British Politics in interesting times.

It’s certainly interesting to follow British politics these days. It also challenges my notions of good and bad, red, green and blue, libertarian, conservative and socialist, autocracy, democracy and tyranny. With the British parliament a confrontational slugfest arena, this makes it even more interesting, especially compared to the rather sedate German federal parliament that’s of course in the iron fist of a majority of teachers and lawyers.

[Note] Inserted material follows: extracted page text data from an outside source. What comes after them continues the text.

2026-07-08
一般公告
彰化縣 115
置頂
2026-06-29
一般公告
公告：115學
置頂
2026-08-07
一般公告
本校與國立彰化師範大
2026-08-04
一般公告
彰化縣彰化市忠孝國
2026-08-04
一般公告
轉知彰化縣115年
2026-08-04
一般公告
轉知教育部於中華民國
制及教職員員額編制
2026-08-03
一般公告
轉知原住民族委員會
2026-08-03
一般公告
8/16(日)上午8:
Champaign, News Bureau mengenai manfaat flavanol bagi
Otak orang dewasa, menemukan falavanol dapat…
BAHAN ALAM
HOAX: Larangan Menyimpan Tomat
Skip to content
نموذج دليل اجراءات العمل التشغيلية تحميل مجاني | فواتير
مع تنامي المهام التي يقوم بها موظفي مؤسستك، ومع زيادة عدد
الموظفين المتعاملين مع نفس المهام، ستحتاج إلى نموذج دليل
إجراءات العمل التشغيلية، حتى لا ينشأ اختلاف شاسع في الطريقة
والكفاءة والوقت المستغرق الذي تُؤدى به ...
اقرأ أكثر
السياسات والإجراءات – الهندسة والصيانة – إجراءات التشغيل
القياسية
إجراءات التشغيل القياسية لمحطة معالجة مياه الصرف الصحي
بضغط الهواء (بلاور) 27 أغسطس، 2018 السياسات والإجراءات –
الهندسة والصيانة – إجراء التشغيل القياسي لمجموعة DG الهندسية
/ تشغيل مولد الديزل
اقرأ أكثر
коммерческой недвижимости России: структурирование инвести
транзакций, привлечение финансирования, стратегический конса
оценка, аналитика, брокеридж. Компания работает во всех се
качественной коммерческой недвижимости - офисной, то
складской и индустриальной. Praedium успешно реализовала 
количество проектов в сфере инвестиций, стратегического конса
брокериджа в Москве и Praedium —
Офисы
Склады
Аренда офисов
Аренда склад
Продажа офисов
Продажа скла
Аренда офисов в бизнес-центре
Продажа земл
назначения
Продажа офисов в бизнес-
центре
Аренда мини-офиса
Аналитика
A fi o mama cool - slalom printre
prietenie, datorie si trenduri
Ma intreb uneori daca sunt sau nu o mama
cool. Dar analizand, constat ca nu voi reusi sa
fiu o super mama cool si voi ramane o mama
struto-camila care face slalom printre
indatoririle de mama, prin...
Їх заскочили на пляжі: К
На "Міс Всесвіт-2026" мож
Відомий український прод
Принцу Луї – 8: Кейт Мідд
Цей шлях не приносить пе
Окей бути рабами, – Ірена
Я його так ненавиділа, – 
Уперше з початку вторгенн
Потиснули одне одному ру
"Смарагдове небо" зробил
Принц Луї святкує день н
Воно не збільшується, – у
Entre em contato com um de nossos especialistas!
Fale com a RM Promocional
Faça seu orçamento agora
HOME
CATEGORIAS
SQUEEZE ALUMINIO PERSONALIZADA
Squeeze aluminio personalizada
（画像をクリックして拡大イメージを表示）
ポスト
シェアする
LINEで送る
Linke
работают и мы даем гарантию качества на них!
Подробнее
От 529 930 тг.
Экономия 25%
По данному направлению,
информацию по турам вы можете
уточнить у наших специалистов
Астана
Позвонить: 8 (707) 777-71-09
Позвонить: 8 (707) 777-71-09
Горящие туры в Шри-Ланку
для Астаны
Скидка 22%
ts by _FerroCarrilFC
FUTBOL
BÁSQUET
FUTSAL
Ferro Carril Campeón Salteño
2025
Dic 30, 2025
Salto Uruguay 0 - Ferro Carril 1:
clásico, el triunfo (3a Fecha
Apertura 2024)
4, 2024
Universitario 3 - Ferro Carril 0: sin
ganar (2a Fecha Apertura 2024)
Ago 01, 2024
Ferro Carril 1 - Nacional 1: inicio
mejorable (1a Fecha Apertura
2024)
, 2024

Picture courtesy of accrama on Flickr

So yesterday parliament decided that the executive and judicative powers in this country can lock me away without a charge for up to 42 days. I find that hard to defend and – being of rather simplistic nature – understand. If there is a suspicion that somebody is planning a terrorist act (or is a terrorist) the police will do what the police (and the secret services) in every country do what they do best: they investigate, research the facts and then arrest the individual, present him with the charges and get him in front of a judge who will then decide whether the charges are founded enough to bring him to trial.

So easy, so normal.

So, lets follow the British Government’s argumentation. The police/MI5 pick up that some bad person is planning a really nasty deed threatening human life. They are quite sure but lack the hard facts, so they arrest him under the counter terrorist bill and put him in a cell while they investigate further before charging him. I can understand that as well. But does is really have to be 42 days? And why 42? Is Jacqui Smith – the British Home Secretary –  an avid Douglas Adams fan and finds that within 42 days she might find the answer to life, the universe and terrorist activity? And why did only 36 Labour MPs vote against this. And who knew that the DUP was actually still in parliament?

It makes me feel profoundly uncomfortable. This is a country that already has the highest number of CCTV cameras per capita in the world (one camera per 60 inhabitants) and easy access to ISP’s records. Together with wideranging powers of arrest without charge this is more than a little bit creepy.

And here’s where my confusion begins, but not ends. Being a left leaning liberal, plenty of ideas that the labour party stands for I support wholeheartedly: a (more or less) comprehensive health insurance for all, a commitment to excellent state education, egality in front of the law regardless of your sex or ethnicity, a safetynet for these not being able to thrive in society and who need support by the state. All these are goals I am happy to pay my taxes for. But then I look at the current labour government and I start becoming uncomfortable again. There are some policies that have profoundly backfired: Privatisation of the NHS? Polyclinics? Primary Care Trusts (don’t get me started)? No incentive for microgeneration? 10 pence income tax evaporation? Iraq? Still in Iraq after what, 5 years? Then I look at the policies of the Conservatives and the Liberal Democrats and start recalibrating my political compass.

And this morning David Davis, Shadow Home Secretary for the Conservatives resigns from parliament to express his outrage about the 42 days issue with some of the most stringent arguments on personal freedoms I have heard for some time.

My political compass is all over the place.